Acad hopefuls see DVD sales spike

An Oscar nomination can be the gift that keeps on giving.

Five months after it first hit stores, DVD sales for Lionsgate’s “Crash” jumped 150% last week after the film scored six noms, including picture.

Also getting huge bumps were Universal Studios Home Entertainment’s “Cinderella Man” and “The Constant Gardener.” The figures are significant because studios typically generate more than half of their DVD sales in the first six days of release, after which they drop off markedly.

DVD of “Crash,” the only best picture nominee on disc, sold 45,300 copies last week. Lionsgate has shipped 4.5 million copies so far and is keeping a close watch on store inventories.

“It’s almost like it’s getting a second wind,” Lionsgate prexy Steve Beeks said.

DVD sales of “Gardener” and “Cinderella,” both nominated in supporting acting categories, also jumped more than 100% last week, according to Universal, which declined to provide actual figures.

Paramount’s “Hustle & Flow,” with two noms, saw disc sales climb 14%, with 2 million copies shipped.

While box office bumps often get the most attention after the Oscar noms, the DVD world is increasingly playing a key role.

In some cases, studios have changed the release date of a film to ensure that its DVD debut will coincide with awards season. In other instances, studios accelerate a DVD’s release to capitalize on the Oscar recognition.

Universal had great success with such pics as “Seabiscuit,” “Ray” and “Lost in Translation,” whose DVDs bowed during kudos time.

U homevid will save its two best-pic hopefuls, “Brokeback Mountain” and “Munich,” until after the March 5 Academy Awards.

“Every title’s released when it’s most appropriate for that title,” said homevid topper Craig Kornblau. “DVD campaigns don’t drive critical recognition. It’s much more about taking advantage of the waves of awards campaigns.”

Award-season DVD launches “allow these titles to catch a huge ride on buzz that’s generated and achieve DVD sales we would never hit if there was not such massive awareness,” he said.

The studio is releasing “Pride & Prejudice” in the week leading up to the ceremony.
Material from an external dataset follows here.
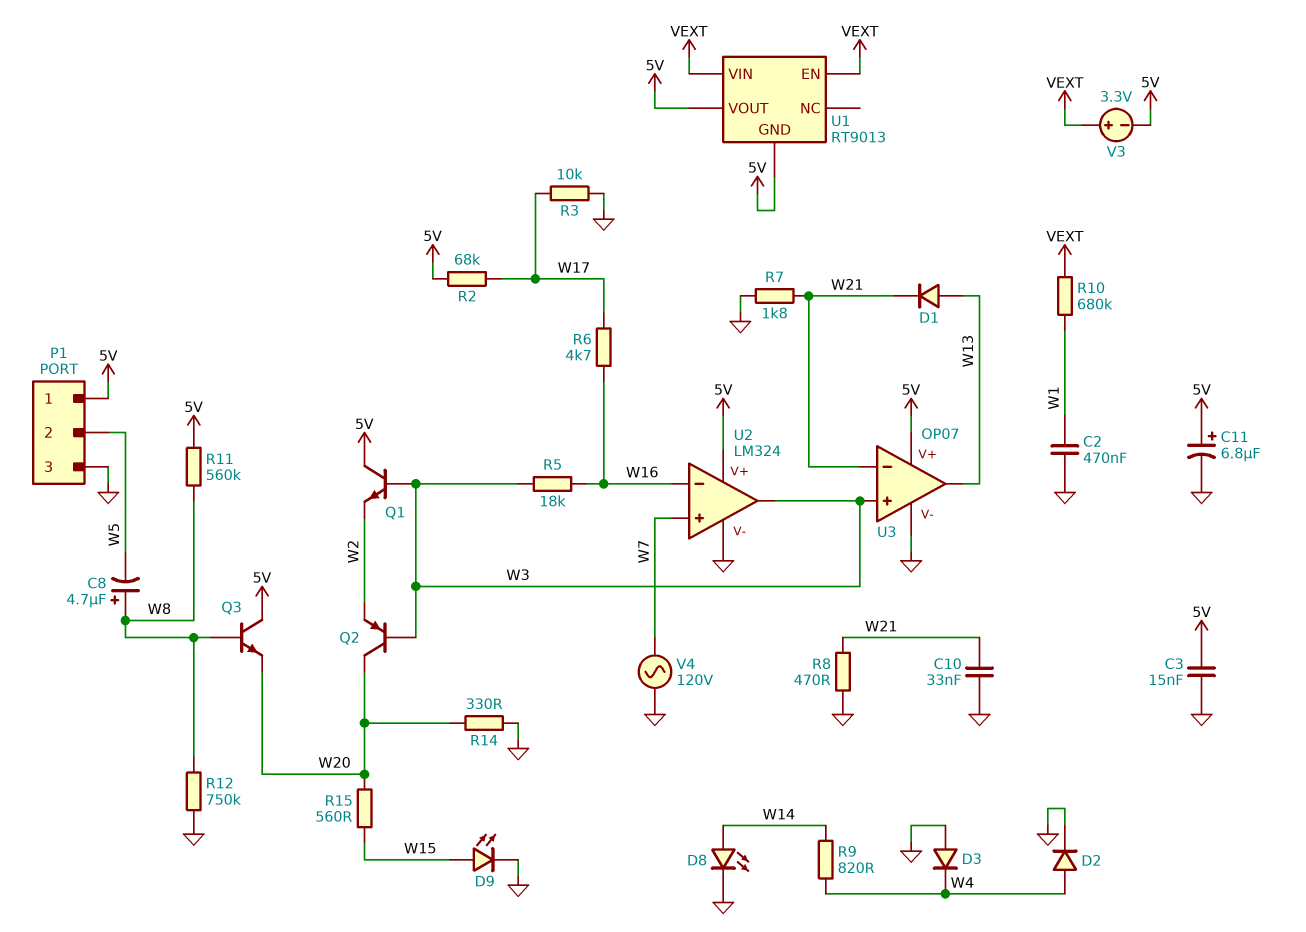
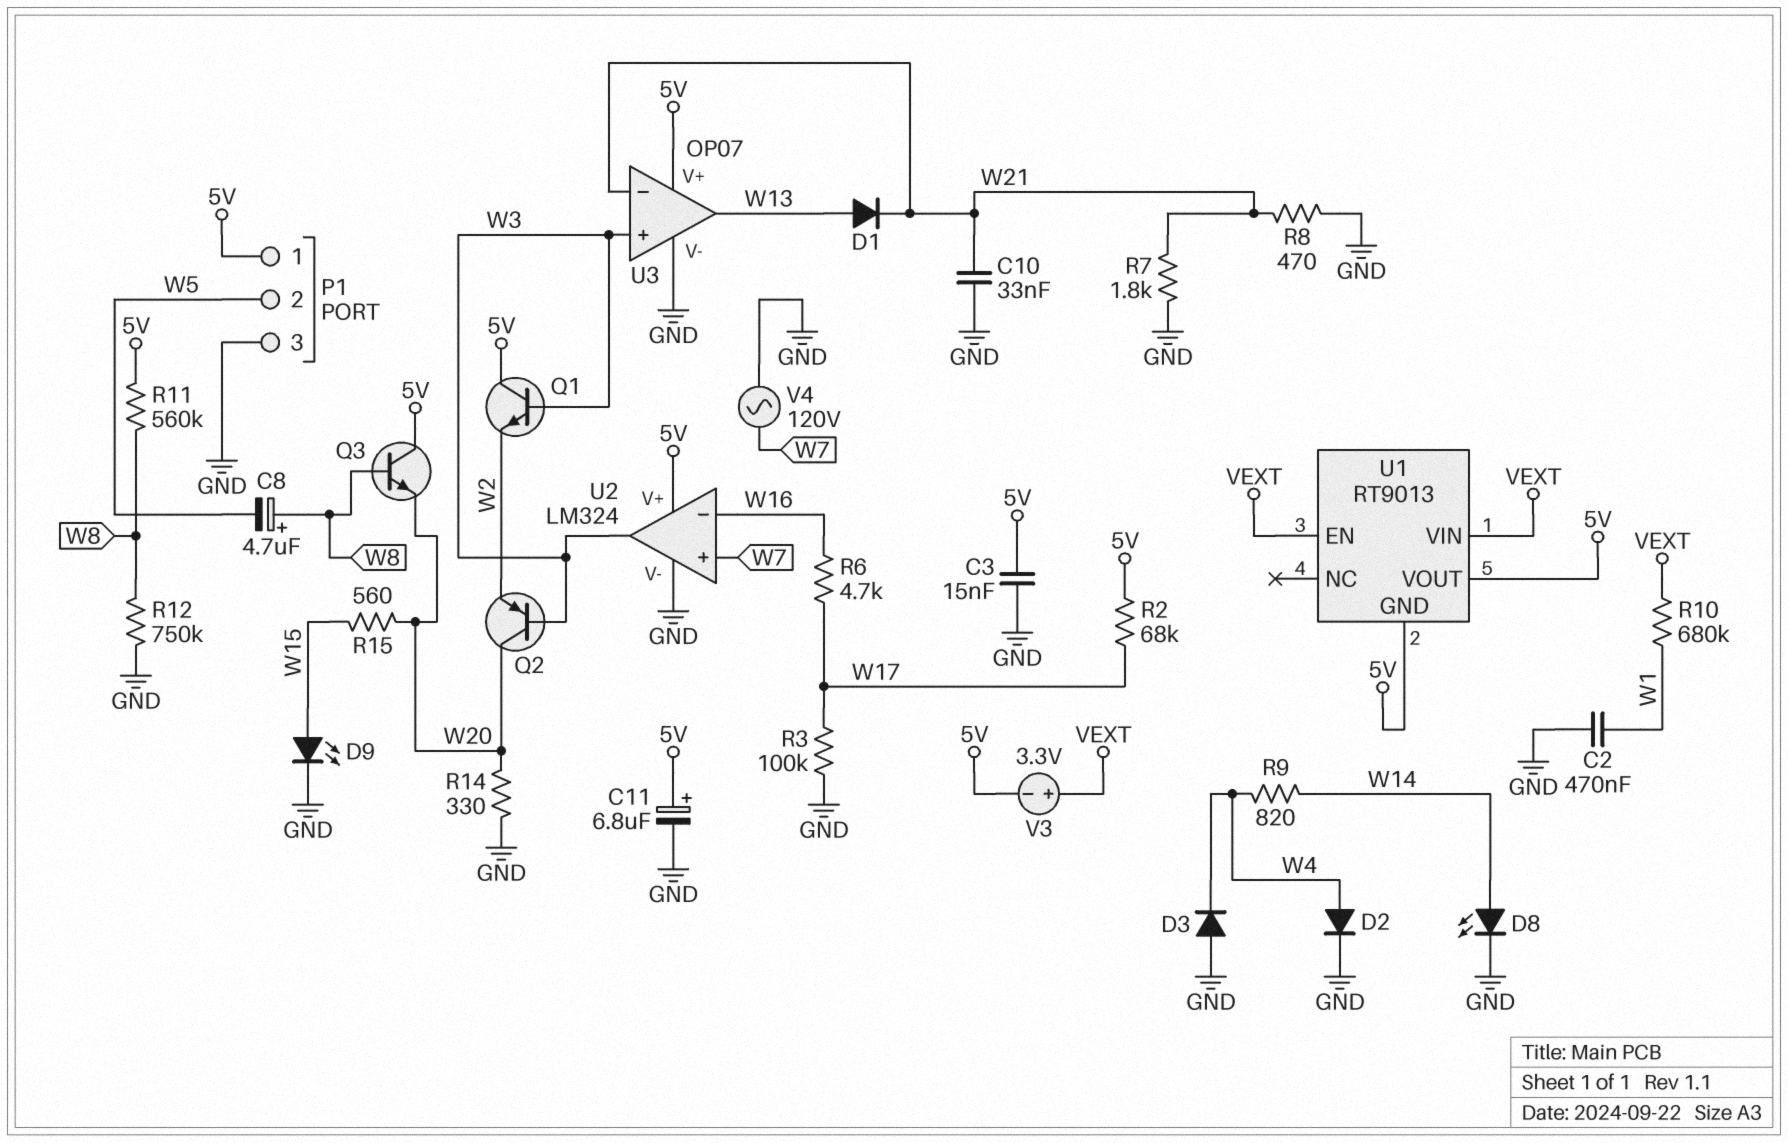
R3: 10k (GND, W17) -> 100k (GND, W17)
R5: 18k (W3, W16) -> none

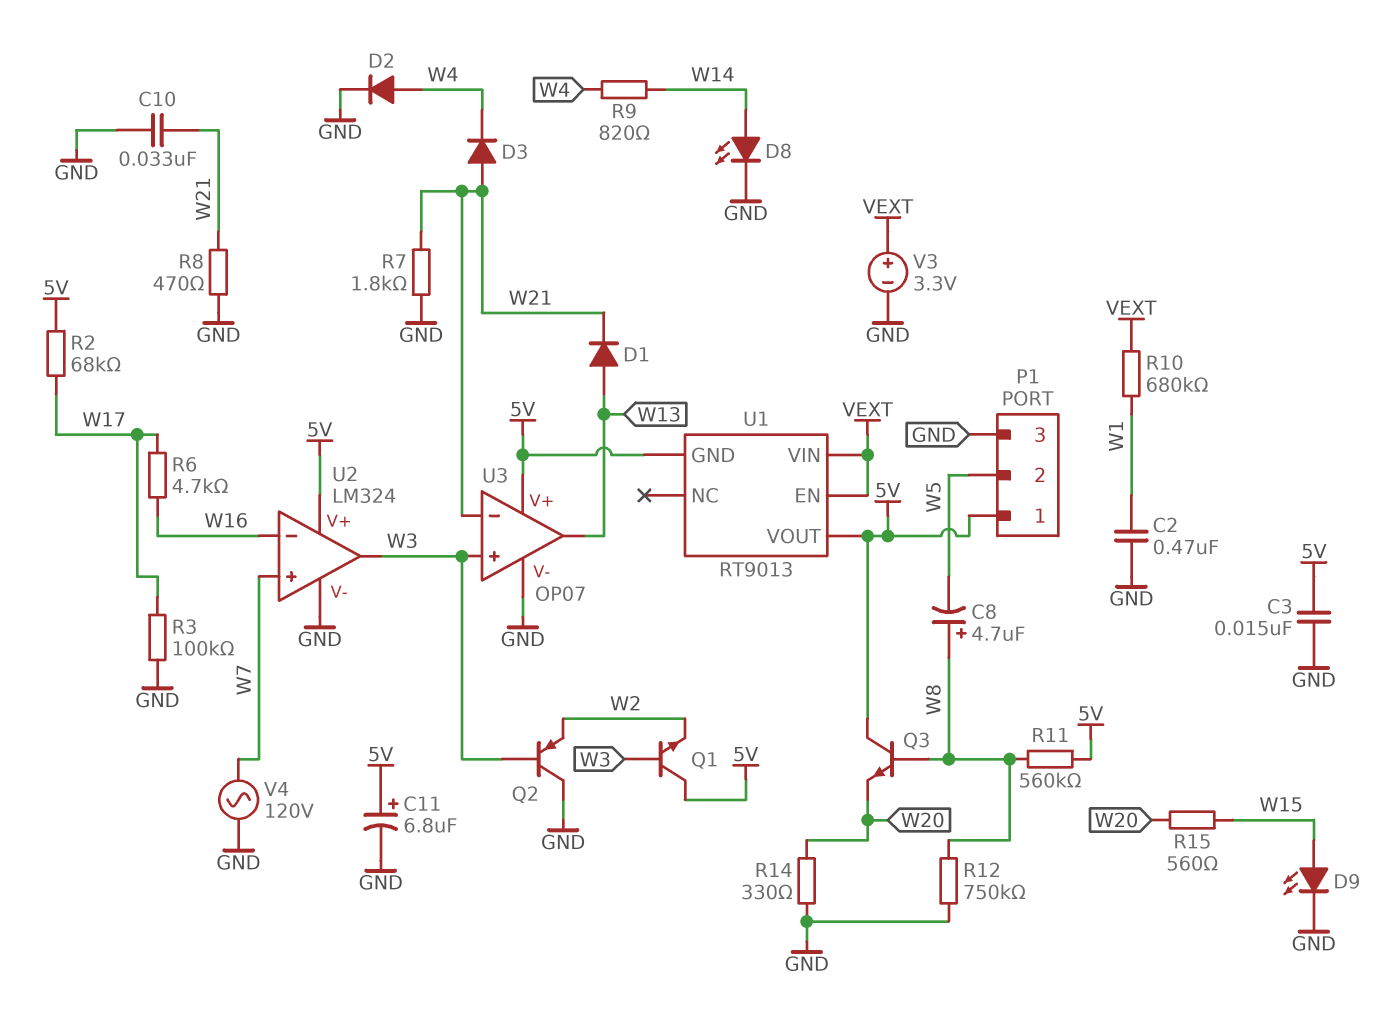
D3: diode (A GND, K W4) -> diode (A W21, K W4)
Q2: PNP (B W3, C W20, E W2) -> PNP (B W3, C GND, E W2)
V3: 3.3V (plus VEXT, minus 5V) -> 3.3V (plus VEXT, minus GND)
Warner’s “North Country,” which garnered noms for Charlize Theron and Frances McDormand, also arrives before the kudocast.

Releasing an Academy Award winner after the ceremony still promises the biggest bump, which is why many studios target their releases post-Oscars — and why hopefuls wait until after nominations to confirm their homevid plans.

After noms were announced last week, studios rushed out a series of DVD announcements for the have-nots and have-less. Among them: contender also-rans like “Jarhead” and pics that earned noms, just not as many as once hoped. Disney’s “The Chronicles of Narnia: The Lion, the Witch and the Wardrobe,” which earned three noms in tech categories, arrives April 4, while Warners’ single-nom “Harry Potter and the Goblet of Fire” hits stores March 7. Sony’s “Memoirs of Geisha,” which boasts six nominations, but none in the major categories, arrives March 28. “Jarhead” debuts on disc March 7, Sony’s “Breakfast on Pluto” on April 18.

In the meantime, Lionsgate is taking out full-page ads in the New York Times and Los Angeles Times to remind readers to look for “Crash” on DVD.

“When you release a pic in the first half of the year, you have to remind people about the movie,” Beeks said. “Then you’ve got a fighting chance.”